Mon, Nov 19, 2007 - Page 8 News List

Independence not an ethnic issue

By Lin Cho-shui 林濁水

In the past, every time the pan-blue camp or mainstream discourse came upon the question of independence, the typical response was to insist that it was unethical for separatists to manipulate issues of ethnicity. The assumption behind the ethnicity argument is that Mainlanders are pro-unification whereas ethnic Taiwanese are separatists. This perspective has become a static preconception in Taiwanese society.

There have been Mainlanders in the past such as Lei Chen (雷震) and Ying Hai-kuang (殷海光), who were forerunners of the independence movement. But they constituted only a small part of the Mainlander population. Most Mainlanders fought the Chinese Communist Party in China, and many perceived reclaiming China to be an all important mission. In addition, government propaganda said: "If the Taiwanese become masters in their own house, the Mainlanders will be lost." Due to these factors, very few Mainlanders supported Taiwanese independence.

Therefore, in the past, being pro-independence could almost always be equated with being ethnic Taiwanese. But with democratization, the liberating of society from political propaganda and growing attachment to the land from living in Taiwan, the situation no longer follows the stereotype.

Recently, a poll conducted by the Shanshui Public Opinion Research Co found that 76.1 percent of respondents believe that Taiwanese sovereignty belongs to the 23 million people of Taiwan to the exclusion of the 1.4 billion people of China; 15 percent believed the the 1.4 billion people of China also have a say.

The 15 percent who believe that Taiwanese sovereignty is shared with China, according to stereotypical conception, should be Mainlanders. As Mainlanders make up around 12 percent of Taiwan's population, the figures seem to match up.

But according to the polling company's cross analysis, this preconception is far from correct.

In fact, 70.5 percent of Mainlanders believe that Taiwanese sovereignty belongs to Taiwan's 23 million, while only barely one quarter, 24.7 percent, of Mainlanders believe that Taiwanese sovereignty belongs to China's 1.4 billion.

If these figures are used to calculate population, the results show that 570,000 Mainlanders believe that sovereignty belongs to China's 1.4 billion. Based on the figures then, after excluding other ethnic groups, the survey shows there are 2,650,000 ethnic Taiwanese who support the same view. The stunning result is that the pro-unification group is made up of more ethnic Taiwanese than Mainlanders.

To see 76.1 percent in support of sovereignty belonging to Taiwan's 23 million and to see that the majority of Mainlanders have arrived at the same conviction is a complete reversal of stereotypical expectations. We are of course happy to see independence become mainstream, but we are happier to see the independence issue disassociated from ethnicity.

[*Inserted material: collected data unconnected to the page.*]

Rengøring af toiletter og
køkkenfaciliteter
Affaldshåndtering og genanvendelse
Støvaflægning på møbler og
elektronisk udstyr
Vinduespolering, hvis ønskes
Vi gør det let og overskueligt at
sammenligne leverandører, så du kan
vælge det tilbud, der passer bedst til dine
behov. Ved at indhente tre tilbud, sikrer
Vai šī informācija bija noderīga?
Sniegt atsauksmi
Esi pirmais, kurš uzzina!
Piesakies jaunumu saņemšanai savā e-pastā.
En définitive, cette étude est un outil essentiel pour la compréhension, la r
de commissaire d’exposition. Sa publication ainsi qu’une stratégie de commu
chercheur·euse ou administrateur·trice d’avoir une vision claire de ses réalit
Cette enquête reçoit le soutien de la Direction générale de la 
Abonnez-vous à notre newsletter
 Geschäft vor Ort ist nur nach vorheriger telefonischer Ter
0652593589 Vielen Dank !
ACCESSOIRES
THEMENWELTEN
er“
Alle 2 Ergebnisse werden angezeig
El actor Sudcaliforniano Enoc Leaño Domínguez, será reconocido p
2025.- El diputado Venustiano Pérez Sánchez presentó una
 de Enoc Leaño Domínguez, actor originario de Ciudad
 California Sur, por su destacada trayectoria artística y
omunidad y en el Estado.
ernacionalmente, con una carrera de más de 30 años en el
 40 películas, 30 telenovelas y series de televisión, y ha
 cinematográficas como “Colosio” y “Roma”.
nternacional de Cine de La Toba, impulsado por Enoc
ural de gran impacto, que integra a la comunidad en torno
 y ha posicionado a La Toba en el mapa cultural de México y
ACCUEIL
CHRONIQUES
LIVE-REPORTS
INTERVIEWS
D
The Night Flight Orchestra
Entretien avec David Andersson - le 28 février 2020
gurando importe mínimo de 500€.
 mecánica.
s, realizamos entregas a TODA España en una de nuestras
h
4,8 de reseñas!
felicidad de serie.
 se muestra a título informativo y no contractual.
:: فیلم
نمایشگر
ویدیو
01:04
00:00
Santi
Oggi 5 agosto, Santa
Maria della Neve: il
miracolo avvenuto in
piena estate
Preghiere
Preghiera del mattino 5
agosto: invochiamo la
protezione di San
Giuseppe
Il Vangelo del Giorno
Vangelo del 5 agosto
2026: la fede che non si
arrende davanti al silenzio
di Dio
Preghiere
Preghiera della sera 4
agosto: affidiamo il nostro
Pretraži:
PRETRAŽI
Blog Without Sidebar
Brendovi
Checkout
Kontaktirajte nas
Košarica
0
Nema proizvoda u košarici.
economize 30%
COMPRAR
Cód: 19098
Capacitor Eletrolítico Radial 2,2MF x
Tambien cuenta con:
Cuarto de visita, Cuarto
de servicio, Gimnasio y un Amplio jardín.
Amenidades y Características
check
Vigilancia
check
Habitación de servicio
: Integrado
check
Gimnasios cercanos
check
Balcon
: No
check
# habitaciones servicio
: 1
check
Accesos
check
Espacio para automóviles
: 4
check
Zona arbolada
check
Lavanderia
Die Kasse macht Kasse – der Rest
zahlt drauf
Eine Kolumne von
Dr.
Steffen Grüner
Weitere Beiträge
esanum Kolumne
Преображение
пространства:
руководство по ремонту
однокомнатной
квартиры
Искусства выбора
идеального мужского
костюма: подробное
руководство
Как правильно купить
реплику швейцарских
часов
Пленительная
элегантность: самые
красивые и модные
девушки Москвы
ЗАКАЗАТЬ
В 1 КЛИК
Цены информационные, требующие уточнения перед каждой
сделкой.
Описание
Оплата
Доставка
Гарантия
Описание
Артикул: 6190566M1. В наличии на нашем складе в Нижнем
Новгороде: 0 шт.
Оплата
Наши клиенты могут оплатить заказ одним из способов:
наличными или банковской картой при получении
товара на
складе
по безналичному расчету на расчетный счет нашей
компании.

The disassociation of separatism from ethnic status demonstrates that the pan-blue camp's previous stand that discussing independence or unification would intensify ethnic conflict is now wholly inapplicable. Moreover, whether ethnic Taiwanese or Mainlander, the fact that the percentage of Taiwanese supporting independence has grown from 10 percent as was the case in the 1990s to 76.1 percent now is surely the result of persistent public dialogue.